• **Activity**: The expected output is each line in the data below that includes the string "conditions".
──────── Supplied information ────────
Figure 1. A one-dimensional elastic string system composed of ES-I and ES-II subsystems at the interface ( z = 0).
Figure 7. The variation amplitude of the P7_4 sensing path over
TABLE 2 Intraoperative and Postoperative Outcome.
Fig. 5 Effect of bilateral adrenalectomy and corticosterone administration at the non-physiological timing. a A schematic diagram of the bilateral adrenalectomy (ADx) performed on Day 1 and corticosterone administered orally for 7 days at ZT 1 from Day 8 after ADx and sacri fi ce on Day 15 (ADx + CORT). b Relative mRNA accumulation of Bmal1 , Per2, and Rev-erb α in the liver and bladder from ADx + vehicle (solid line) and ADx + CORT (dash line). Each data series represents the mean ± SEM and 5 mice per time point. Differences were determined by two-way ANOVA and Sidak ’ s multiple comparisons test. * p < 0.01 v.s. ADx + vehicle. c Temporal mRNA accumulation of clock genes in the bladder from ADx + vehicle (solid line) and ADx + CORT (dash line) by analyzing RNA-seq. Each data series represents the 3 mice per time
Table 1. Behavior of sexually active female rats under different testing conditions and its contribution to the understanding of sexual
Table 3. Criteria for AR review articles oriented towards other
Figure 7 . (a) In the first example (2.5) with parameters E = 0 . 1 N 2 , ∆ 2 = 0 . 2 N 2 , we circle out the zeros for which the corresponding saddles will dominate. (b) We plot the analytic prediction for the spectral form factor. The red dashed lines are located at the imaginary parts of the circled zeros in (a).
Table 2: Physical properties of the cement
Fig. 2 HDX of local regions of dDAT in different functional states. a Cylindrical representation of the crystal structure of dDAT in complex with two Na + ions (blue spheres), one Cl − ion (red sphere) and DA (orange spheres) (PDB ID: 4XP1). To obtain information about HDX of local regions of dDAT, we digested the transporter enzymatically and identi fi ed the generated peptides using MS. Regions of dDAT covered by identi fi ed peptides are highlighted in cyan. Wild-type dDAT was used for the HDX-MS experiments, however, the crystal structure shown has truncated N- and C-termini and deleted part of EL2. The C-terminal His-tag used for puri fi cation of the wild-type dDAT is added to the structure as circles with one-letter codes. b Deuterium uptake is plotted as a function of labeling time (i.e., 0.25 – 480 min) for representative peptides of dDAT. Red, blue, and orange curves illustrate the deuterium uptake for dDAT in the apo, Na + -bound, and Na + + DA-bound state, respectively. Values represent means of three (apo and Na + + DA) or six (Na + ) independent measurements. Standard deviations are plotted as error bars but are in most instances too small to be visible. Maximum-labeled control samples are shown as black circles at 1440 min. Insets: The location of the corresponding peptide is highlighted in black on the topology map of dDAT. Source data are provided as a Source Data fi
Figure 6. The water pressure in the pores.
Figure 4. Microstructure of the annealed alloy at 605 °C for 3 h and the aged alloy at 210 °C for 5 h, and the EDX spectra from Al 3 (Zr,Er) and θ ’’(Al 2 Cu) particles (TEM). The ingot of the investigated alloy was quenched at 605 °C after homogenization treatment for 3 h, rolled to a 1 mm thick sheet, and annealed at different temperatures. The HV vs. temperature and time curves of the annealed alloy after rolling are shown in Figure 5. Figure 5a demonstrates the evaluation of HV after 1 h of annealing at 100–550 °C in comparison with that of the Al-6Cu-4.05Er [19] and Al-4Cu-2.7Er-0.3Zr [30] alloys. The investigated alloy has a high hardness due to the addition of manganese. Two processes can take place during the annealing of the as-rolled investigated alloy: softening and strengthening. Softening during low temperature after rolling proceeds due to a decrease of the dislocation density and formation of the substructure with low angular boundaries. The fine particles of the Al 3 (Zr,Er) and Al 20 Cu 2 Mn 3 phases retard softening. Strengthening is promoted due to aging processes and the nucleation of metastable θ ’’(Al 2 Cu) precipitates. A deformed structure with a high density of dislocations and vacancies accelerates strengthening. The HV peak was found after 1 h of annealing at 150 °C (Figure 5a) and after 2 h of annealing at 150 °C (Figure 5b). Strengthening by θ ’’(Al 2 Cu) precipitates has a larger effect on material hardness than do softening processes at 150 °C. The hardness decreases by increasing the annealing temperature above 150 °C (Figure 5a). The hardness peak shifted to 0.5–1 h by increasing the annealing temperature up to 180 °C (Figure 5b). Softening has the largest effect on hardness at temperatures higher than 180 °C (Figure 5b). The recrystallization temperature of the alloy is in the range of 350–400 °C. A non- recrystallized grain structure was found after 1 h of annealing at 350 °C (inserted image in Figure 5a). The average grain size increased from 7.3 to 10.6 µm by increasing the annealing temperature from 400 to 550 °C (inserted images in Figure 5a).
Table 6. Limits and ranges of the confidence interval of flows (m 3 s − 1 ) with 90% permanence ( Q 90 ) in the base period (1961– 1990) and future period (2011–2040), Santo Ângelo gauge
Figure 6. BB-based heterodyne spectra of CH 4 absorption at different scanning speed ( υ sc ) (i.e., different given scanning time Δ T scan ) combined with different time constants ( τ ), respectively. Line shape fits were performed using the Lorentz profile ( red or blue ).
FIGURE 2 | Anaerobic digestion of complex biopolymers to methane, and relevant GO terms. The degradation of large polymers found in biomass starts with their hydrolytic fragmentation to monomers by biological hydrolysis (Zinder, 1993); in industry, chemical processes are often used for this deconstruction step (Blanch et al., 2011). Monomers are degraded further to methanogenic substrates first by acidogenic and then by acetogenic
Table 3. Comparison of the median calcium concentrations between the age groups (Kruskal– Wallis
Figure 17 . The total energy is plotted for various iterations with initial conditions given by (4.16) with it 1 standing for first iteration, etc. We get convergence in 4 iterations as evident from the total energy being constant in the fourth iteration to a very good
────────
• **Your response**:
Table 1. Behavior of sexually active female rats under different testing conditions and its contribution to the understanding of sexual
Figure 17 . The total energy is plotted for various iterations with initial conditions given by (4.16) with it 1 standing for first iteration, etc. We get convergence in 4 iterations as evident from the total energy being constant in the fourth iteration to a very good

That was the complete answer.